Fluorocarbon fishing line is a lot more densely made than mono line, and is also not susceptible to UV and water damage like mono is, so it will generally last longer and you can expect to get 2-3 years of usage from your fluoro mainline as long as you trim away any lengths that have abrasions.

That being said, you will need to inspect your fluorocarbon line after each session and cut any damage away.

Also, if you get any birds-nest tangles and you get a kink in a line as a result, this will need to be cut away as well. Kinks and abrasions in the line are a point of failure, so they should be removed.

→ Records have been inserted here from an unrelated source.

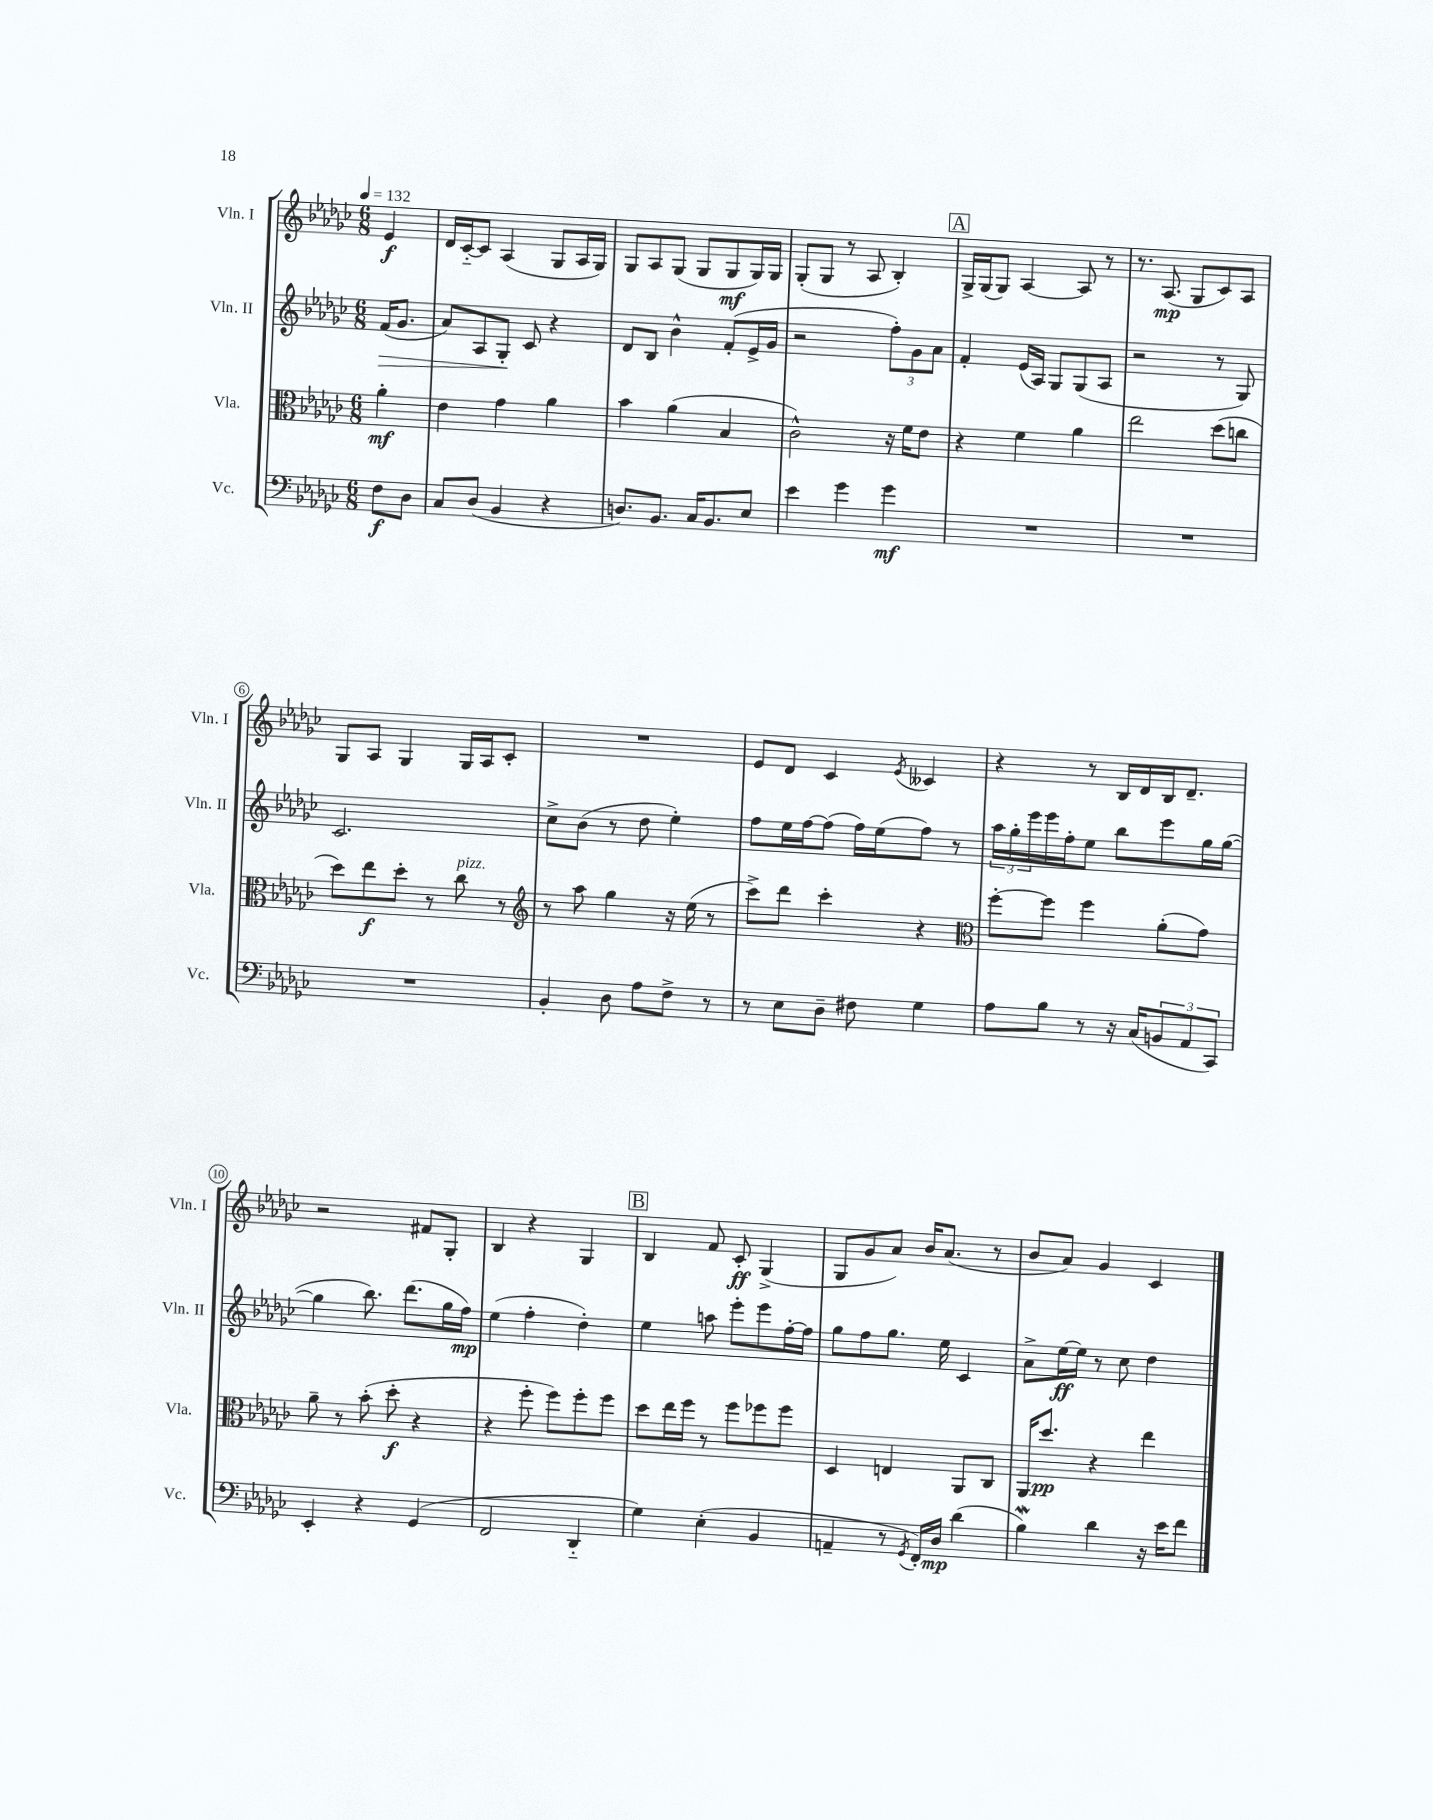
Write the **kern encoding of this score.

**kern	**kern	**kern	**kern
*staff4	*staff3	*staff2	*staff1
*clefF4	*clefC3	*clefG2	*clefG2
*k[b-e-a-d-g-c-]	*k[b-e-a-d-g-c-]	*k[b-e-a-d-g-c-]	*k[b-e-a-d-g-c-]
*M6/8	*M6/8	*M6/8	*M6/8
*MM132	*MM132	*MM132	*MM132
8F	4a-'	(16f	4e-
.	.	8.g-	.
8D-	.	.	.
=	=	=	=
8C-	4e-	8a-)	16d-
.	.	.	[16c-'~
(8D-	.	8A-	8c-]
4BB-	4g-	8G-'	(4A-
.	.	8c-	.
4r	4a-	4r	8G-
.	.	.	16A-
.	.	.	16G-)
=	=	=	=
8.D)	4b-	8d-	8G-
.	.	8B-	8A-
8.BB-	.	.	.
.	(4a-	4b-^^	(8G-
16C-	.	.	8G-
8.BB-	.	.	.
.	4B-	(8f'	8G-
8E-	.	16e-^	16G-)
.	.	16g-	16G-
=	=	=	=
4e-	2c-^^)	2r	(8G-'
.	.	.	8G-
4g-	.	.	8r
.	.	.	8A-
4g-	16r	12ff')	4B-')
.	16f	.	.
.	.	12g-	.
.	8e-	.	.
.	.	12a-	.
=	=	=	=
2.r	4r	4f'	16G-^
.	.	.	(16G-
.	.	.	8G-)
.	4f	(16e-	[4A-
.	.	16A-)	.
.	.	8G-	.
.	4a-	(8G-	8A-]
.	.	8A-	8r
=	=	=	=
2.r	2ee-	2r	8.r
.	.	.	(8.A-
.	.	.	8G-
.	(8dd-	8r	8c-)
.	8cc	8G-)	8A-
=	=	=	=
2.r	8dd-)	2.c-	8G-
.	8ee-	.	8A-
.	8dd-'	.	4G-
.	8r	.	.
.	8cc-	.	16G-
.	.	.	16A-
.	8r	.	8c-'
=	=	=	=
*	*clefG2	*	*
4BB-'	8r	8cc-^	2.r
.	8aa-	(8b-	.
8D-	4gg-	8r	.
8A-	.	8dd-	.
8F^	16r	4ee-')	.
.	(16ee-	.	.
8r	8r	.	.
=	=	=	=
8r	8ccc-^)	8ff	8e-
8E-	8ddd-	16ee-	8d-
.	.	[16ff	.
8D-~	4ccc-'	(8ff]	4c-
8F#	.	16ff)	.
.	.	(16ee-	.
.	.	.	8qe-
4G-	4r	8ff)	4c--
.	.	8r	.
=	=	=	=
*	*clefC3	*	*
8A-	[8ff'	24aa-	4r
.	.	24gg-'	.
.	.	24eee-	.
8B-	8ff]	16eee-	.
.	.	16ff'	.
8r	4ff	8ee-	8r
16r	.	8bb-	16B-
(16C-	.	.	16d-
12BB	(8a-'	8eee-	16B-
.	.	.	8.d-~
12AA-	.	.	.
.	8g-)	16gg-	.
12CC-)	.	.	.
.	.	([16gg-	.
=	=	=	=
4EE-'	8a-~	4gg-]	2r
.	8r	.	.
4r	(8b-'	8.bb-)	.
.	8dd-'	.	.
.	.	(8.ddd-	.
(4GG-	4r	.	8f#
.	.	16gg-	8G-'
.	.	16ff)	.
=	=	=	=
2FF	4r	(4ee-	4B-
.	8ff'	4ff'	4r
.	8ff)	.	.
4DD-'~	8ff'	4dd-')	4G-
.	8ff	.	.
=	=	=	=
4G-)	8dd-	4ee-	4B-
.	16ee-	.	.
.	16ff	.	.
(4E-'	8r	8aa	8f
.	8ff	8eee-'	8c-'
4BB-	8ff-	8eee-	(4G-^
.	8ff-	[16ff'	.
.	.	16ff]	.
=	=	=	=
4AA~	4D-	8gg-	8G-
.	.	8ff	8g-
8r	4E	8.gg-	8a-)
8qGG-	.	.	.
16FF')	.	.	16b-
16D-	.	16ee-	(8.a-
(4d-	8AA-	4c-	.
.	8C-	.	8r
=	=	=	=
4B-)	16AA-	8a-^	8b-
.	8.dd-	.	.
.	.	[16ee-	8a-)
.	.	16ee-]	.
4d-	4r	8r	4g-
.	.	8cc-	.
16r	4ee-	4dd-	4c-
16e-	.	.	.
8f	.	.	.
==	==	==	==
*-	*-	*-	*-
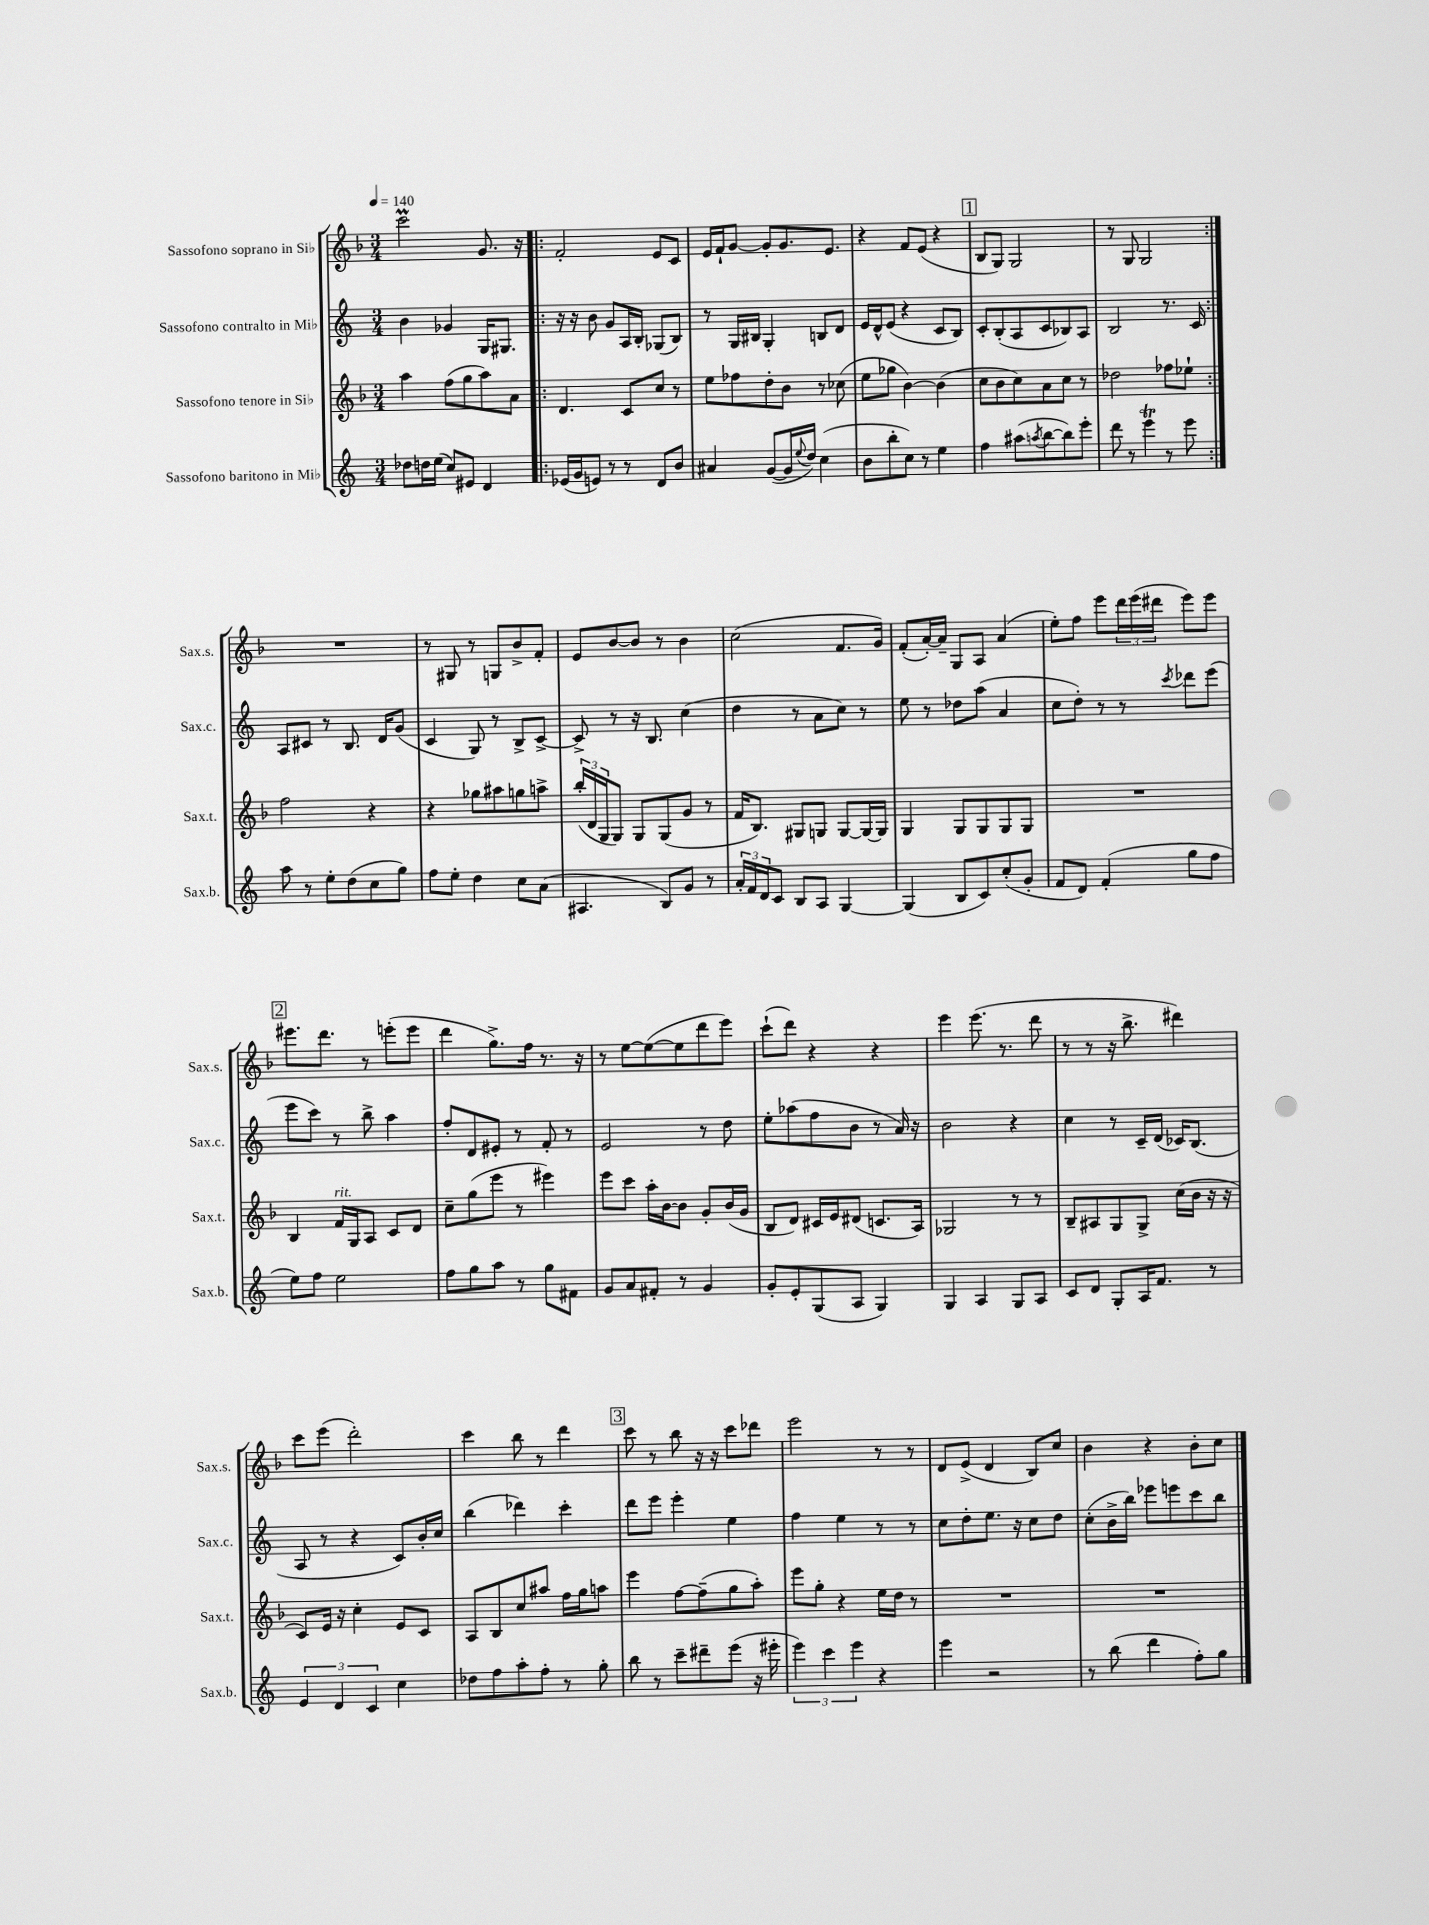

how often should you change your fishing line

All this trimming of the line will of course reduce the amount of line you have on your reel, and it is never good to leave your spool with an insufficient amount of line on it.

So if you have had to cut away large portions of your line over time, then this could also be a factor and indicator of when you should be changing up your fluoro main line.

If you are using fluorocarbon as a leader line, then you can change this up regularly. You should always check the leader for any slight abrasions and always replace them if you find any inconsistencies.

But generally, you can change out your fluoro leader every 2-3 sessions.

How to prolong the life of your fishing line

You can do a few things to prolong the life of your fishing line. The first is to make sure you store your line away from any hot areas of the home.

If the line is kept of a garage or outdoor storage room through the summer heat, then this can lead it to get all of that curly memory that you never want, and it can also make it more brittle. So keep it stored in a cooler area of your home.

Also, it is worth taking the time to rinse your line in fresh water after each fishing session.

Peel the line off from your spool and pull it through your fingers while under running water from the tap, then run it through a cloth to dry it off before you put it back onto the spool.

Always keep an eye out, or feel for any inconsistencies in your line and cut them away as these are always going to be the points of failure, and you don’t want to be losing that trophy fish because of a weakened point in your line that you could easily have removed.